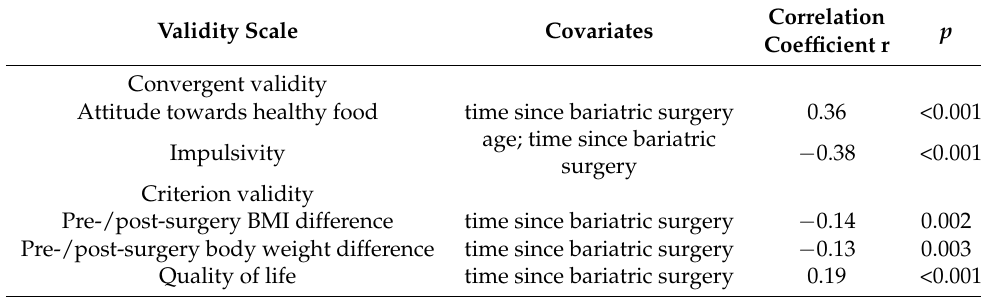
Table 5. Partial Pearson correlation analyses of the DBI-S score.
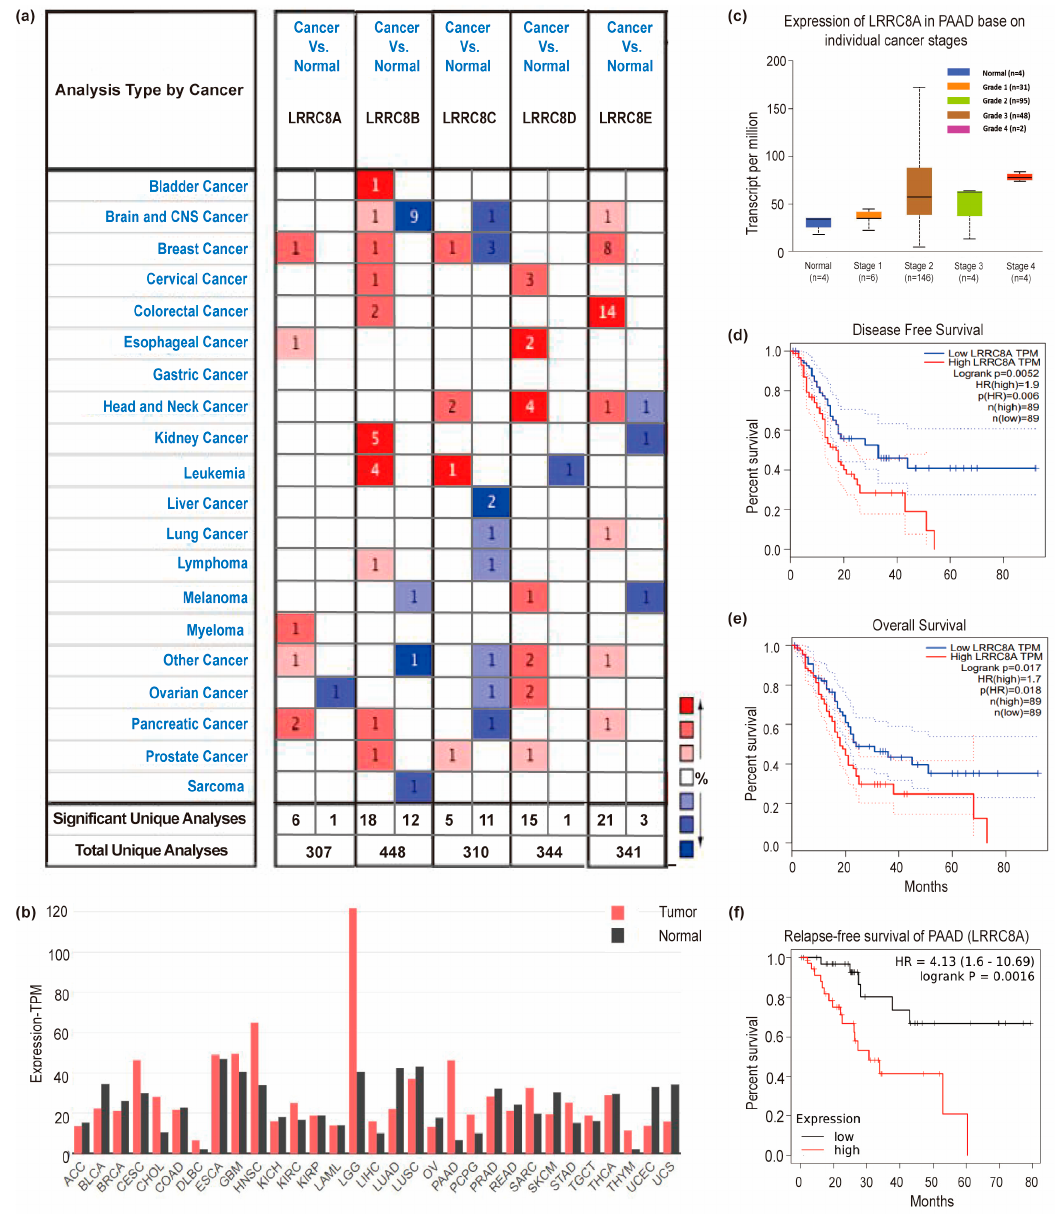
Figure 1. Bioinformatics analyses of LRRC8A in PAAD. ( a ) Pan-cancer analysis of LRRC8A–E expression by ONCOMINE; ( b ) the expression of LRRC8A in PAAD was seven-fold higher than that in normal by GEPIA, Tumor (n = 179), Normal (n = 171); ( c ) LRRC8A expression in PAAD based on individual cancer stages; ( d , e ) the DFS and OS of patients with PAAD with a high LRRC8A expression were significantly worse than those with a low LRRC8A expression; ( f ) the RFS of patients with PAAD with a high LRRC8A expression were significantly worse than those with a low LRRC8A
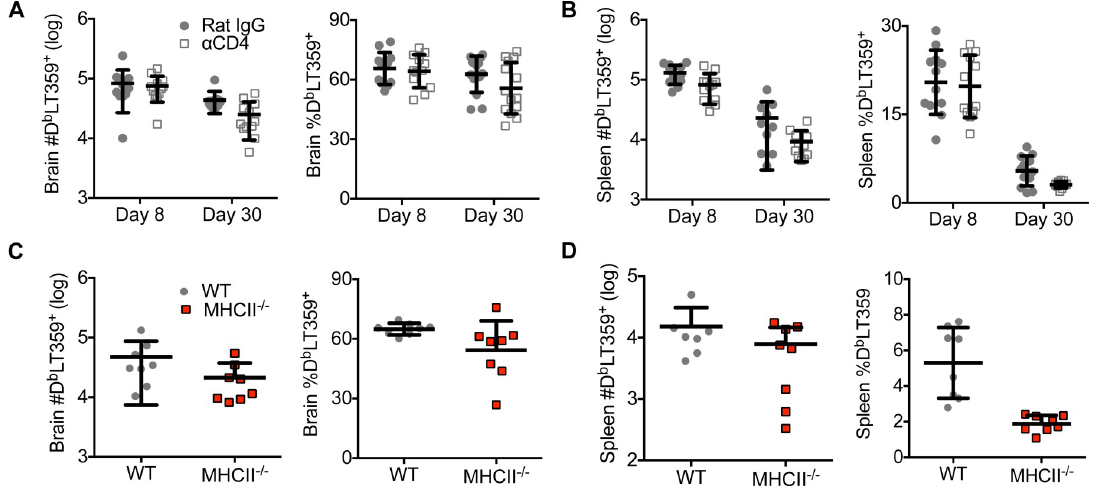
Fig 1. Brain and spleen MuPyV-specific CD8 T cell responses in CD4 T cell-sufficient and—deficient mice. (A, B) Number (left) and frequency (right) of CD44 hi D b LT359 tetramer + CD8 T cells in brain (A) and spleen (B) during acute (day 8 p.i.) and persistent (day 30 p.i.) infection. (C, D) Number (left) and frequency (right) of CD8 + CD44 hi D b LT359 tetramer + in brain (C) and spleen (D) during persistent (day 30 p.i.) infection in WT and MHCII -/- mice. Mean ± SD of 7–10 mice per group from 2 independent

--

Provide only the number of lines in the material above that contain the word "analyses".

2